__Document extract__.
• • • •

All audit and non-audit services, other than de minimis non-audit services, to be provided to us by our independent registered public accounting firm must be approved in advance by our audit committee.

 

Our board of directors has determined that Ray Monteleone is an “audit committee financial expert” as defined in applicable SEC rules.

 

Code of Business Conduct and Ethics

 

We have adopted a written code of business conduct and ethics that applies to our directors, officers and employees, including our principal executive officer, principal financial officer, principal accounting officer or controller, or persons performing similar functions. A current copy of the code will be posted on the Corporate Governance section of our website, www.MedoveX.com.

 

In addition, we intend to post on our website all disclosures that are required by law or the listing standards of The NASDAQ Capital Market concerning any amendments to, or waivers from, any provision of the code. The reference to our website address does not constitute incorporation by reference of the information contained at or available through our website, and you should not consider it to be a part of this Annual Report.

 

Procedures for Security Holders to Recommend Nominees for Election as Directors

 

There have been no material changes to the procedures by which security holders may recommend nominees to the board of directors since the Company last described such procedures or any material changes thereto.

 

Company Policy as to Director Attendance at Annual Meetings of Stockholders

 

The Company’s policy encourages board members to attend annual meetings of stockholders.

 

Section 16(a) Beneficial Ownership Reporting Compliance

 

Section 16(a) of the Exchange Act requires each person who is a director or officer or beneficial owner of more than 10% of the common stock of the Company to file reports in connection with certain transactions. To the knowledge of the Company, based solely upon a review of forms or representations furnished to the Company during or with respect to the most recent completed fiscal year, there were a few isolated instances where the director purchased or received shares and was late filing under section 16(a). All of the required filings have now been made.

 

ITEM 11.EXECUTIVE COMPENSATION

 

Name & Position  Fiscal Year  

Salary

($)

  

Bonus 

($)

  

Stock Option

Awards ($)

  

All Other

Compensation

($)

  

Total 

($)

 
William E. Horne, CEO   2018    153,333    -    -    -    153,333 
    2017    -    -    -    -    - 
Jeremy Daniel, CFO   2018    -    -    -    -    - 
    2017    -    -    -    -    - 
Jeffery Wright, Controller   2018    140,000    -    -    -    140,000 
    2017    140,000    -    -    33,600    173,600 

 

The current annualized salaries of our executive officers are as follows:

 

Name & Position  Annual Salary 
William E. Horne, CEO  $650,000 
Jeremy Daniel, CFO  $200,000 
Jeffery Wright, Controller  $60,000 

 

 25 

 

 

Director Compensation

 

In October 2018, the Board authorized the issuance of shares of common stock to all former Board members in an amount equivalent to $180,000, representing their accrued but unpaid directors’ fees as of September 30, 2018. The Company issued an aggregate of 320,202 shares at $0.42 per share, which was the average closing price of the Company’s stock during the year through September 30, 2018, to fulfill this obligation. The closing price of the Company’s stock on October 3, 2018, the day the shares were issued, was $0.40 per share.

• • • •

__To be done__.
**A.** Decide whether each statement below agrees with the annual report excerpt. For each one, answer yes or no and quote the words from the excerpt that settle it.
(i) The audit committee must approve every non-audit service in advance, including de minimis ones.
(ii) Company policy requires board members to attend annual meetings of stockholders.
(iii) The shares issued to former board members were priced at $0.42 per share.
**B.** Extend the annual report excerpt with a few sentences that pick up right after its final sentence.

__Material__.
• • • •

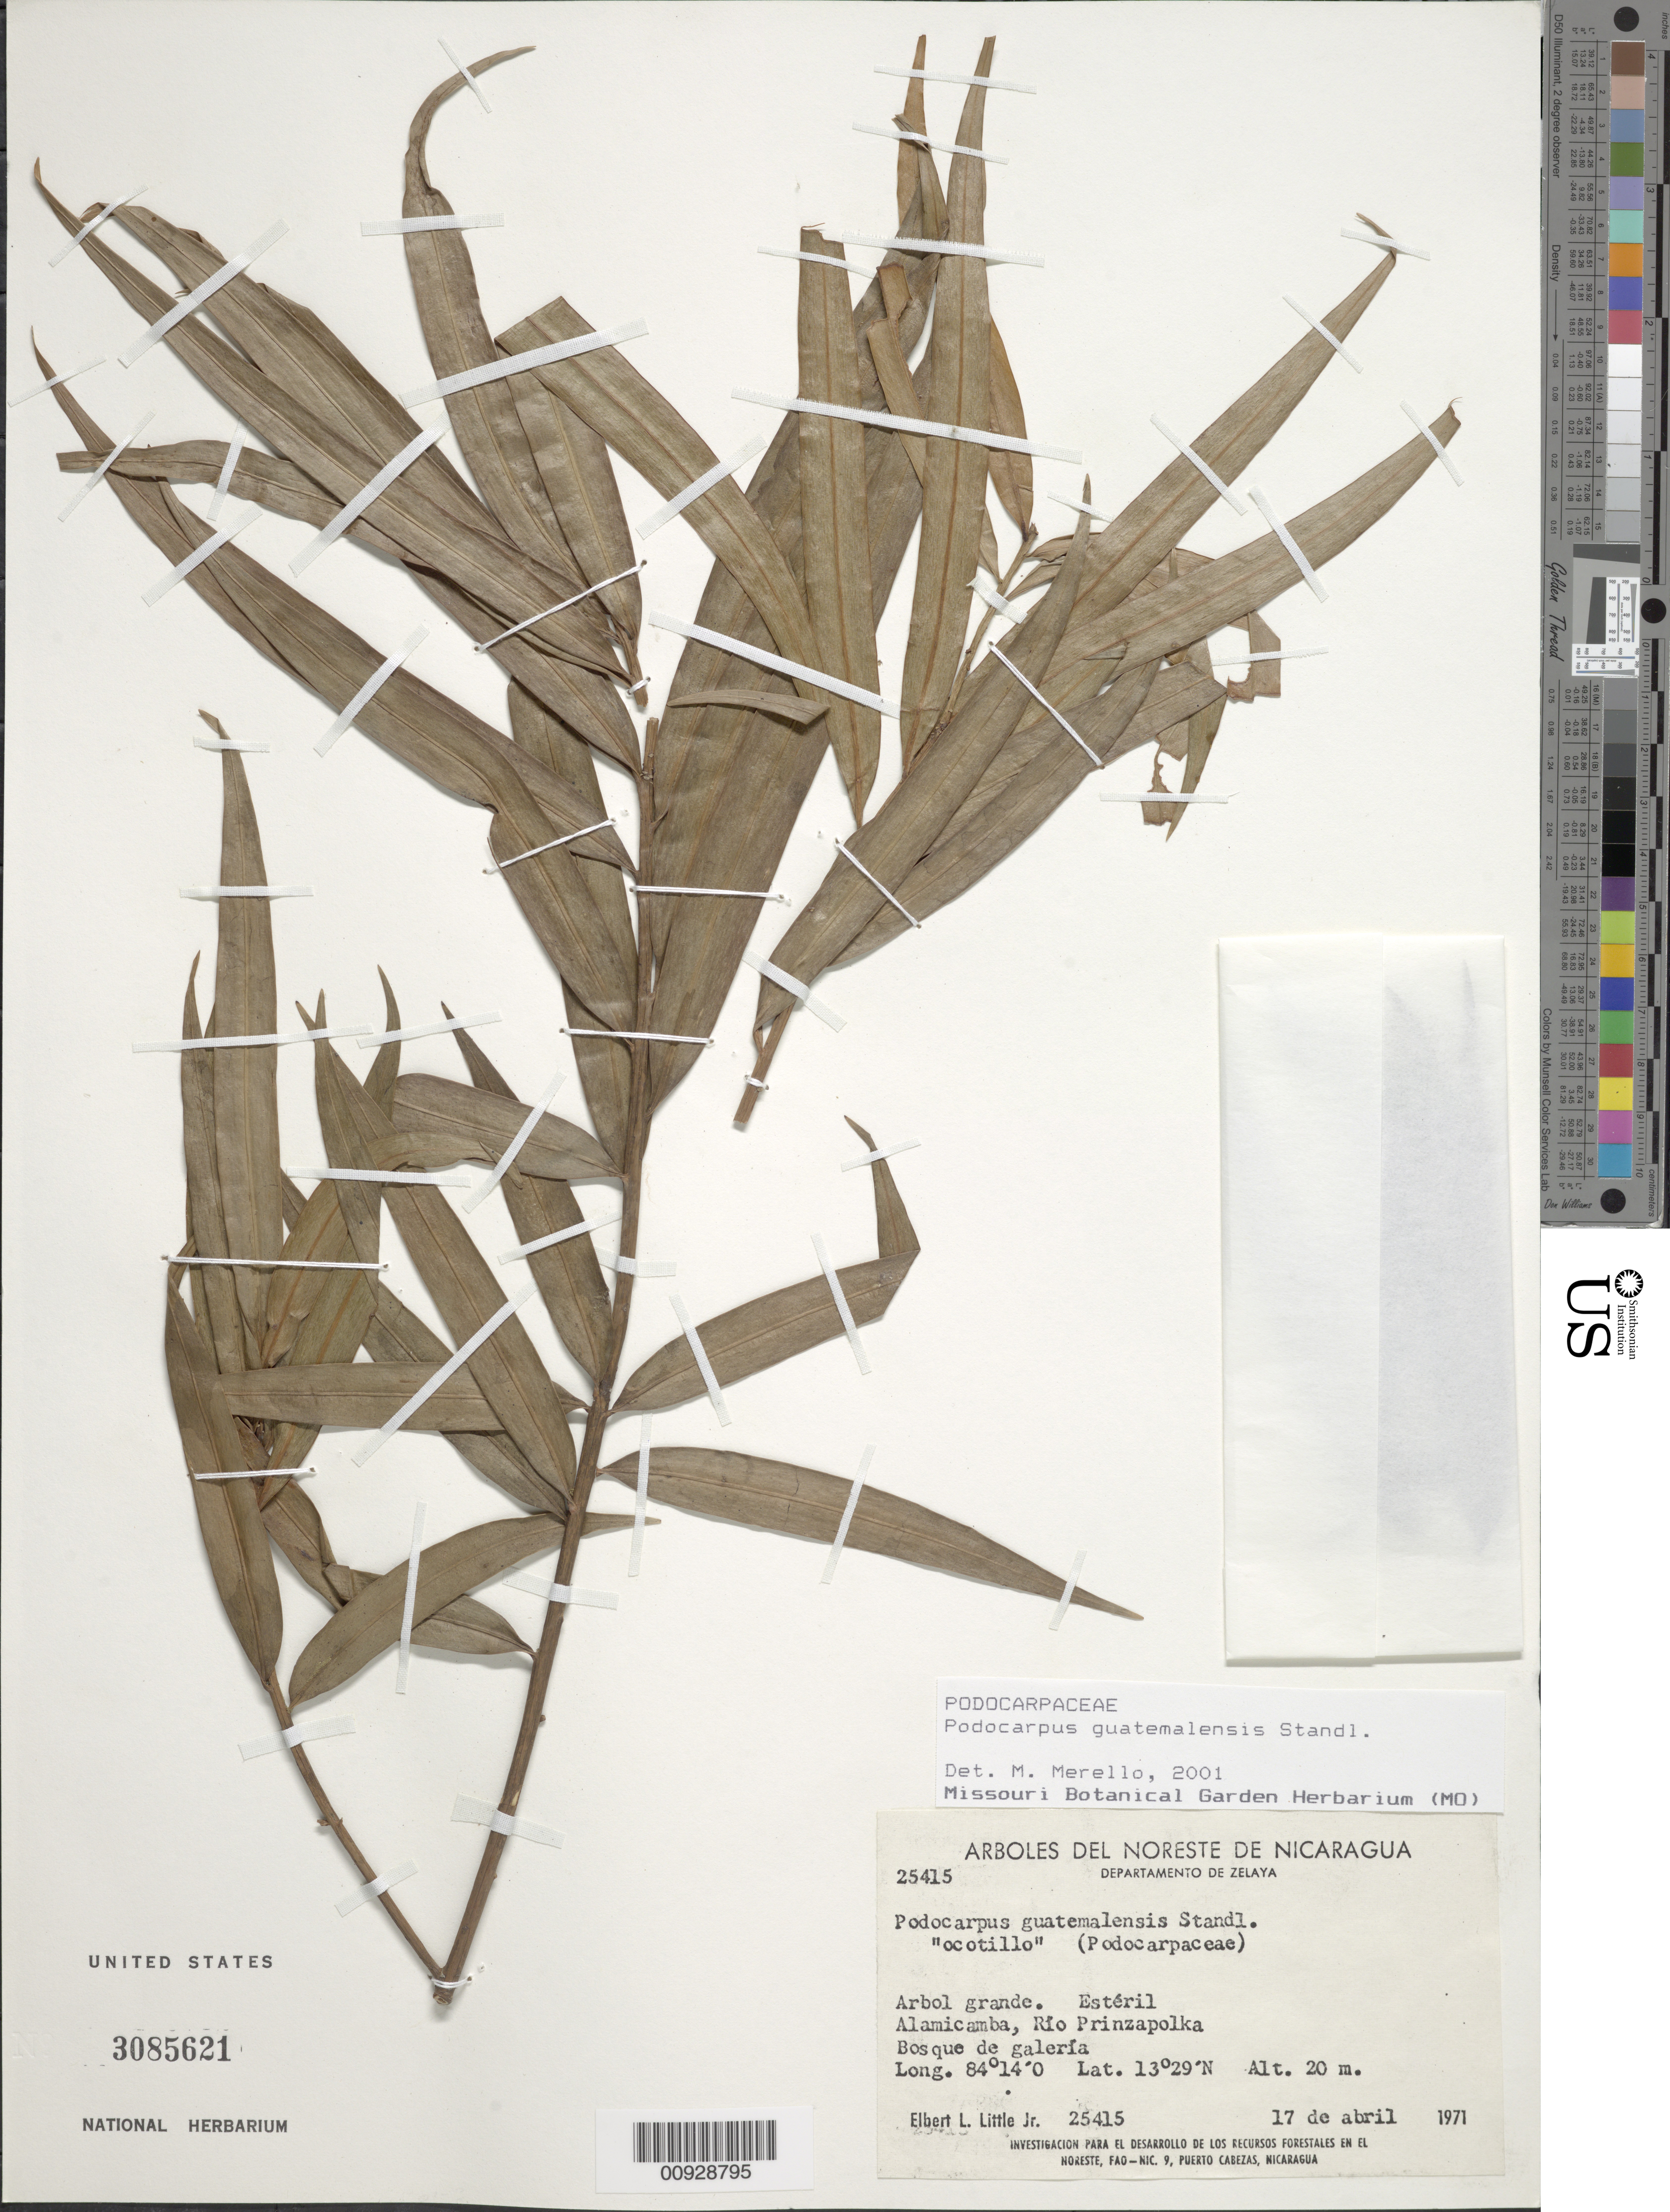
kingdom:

• • • •

__Responses__.
**A.**
(i) No: "other than de minimis non-audit services"
(ii) No: "The Company’s policy encourages board members to attend annual meetings of stockholders."
(iii) Yes: "The Company issued an aggregate of 320,202 shares at $0.42 per share"

**B.**
 

There are no arrangements or understandings between the Company and Mr. Michael Yurkowsky.

 

There are understandings between the Company and Mr. Raymond Monteleone as follows; $5,000 per quarter for Board of Director meetings, $5,000 per quarter as Audit Committee Chair, and $10,000 per month for advisory services.

 

ITEM 12.

SECURITY OWNERSHIP OF CERTAIN BENEFICIAL OWNERS AND MANAGEMENT AND RELATED STOCKHOLDER MATTERS

 

The information is presented for each person we know to be a beneficial owner of 5% or more of our securities, each of our directors and executive officers, and our officers and directors as a group.

 

The percentage of common equity beneficially owned is based upon 24,717,271 shares of Common Stock issued and outstanding as of December 31, 2018. The shares of common stock issued to William E. Horne, the Company’s CEO, per his employment agreement were not outstanding as of December 31, 2018 and, therefore, not included in the below

 

The number of shares beneficially owned by each stockholder is determined under the rules issued by the Securities and Exchange Commission and includes voting or investment power with respect to such securities.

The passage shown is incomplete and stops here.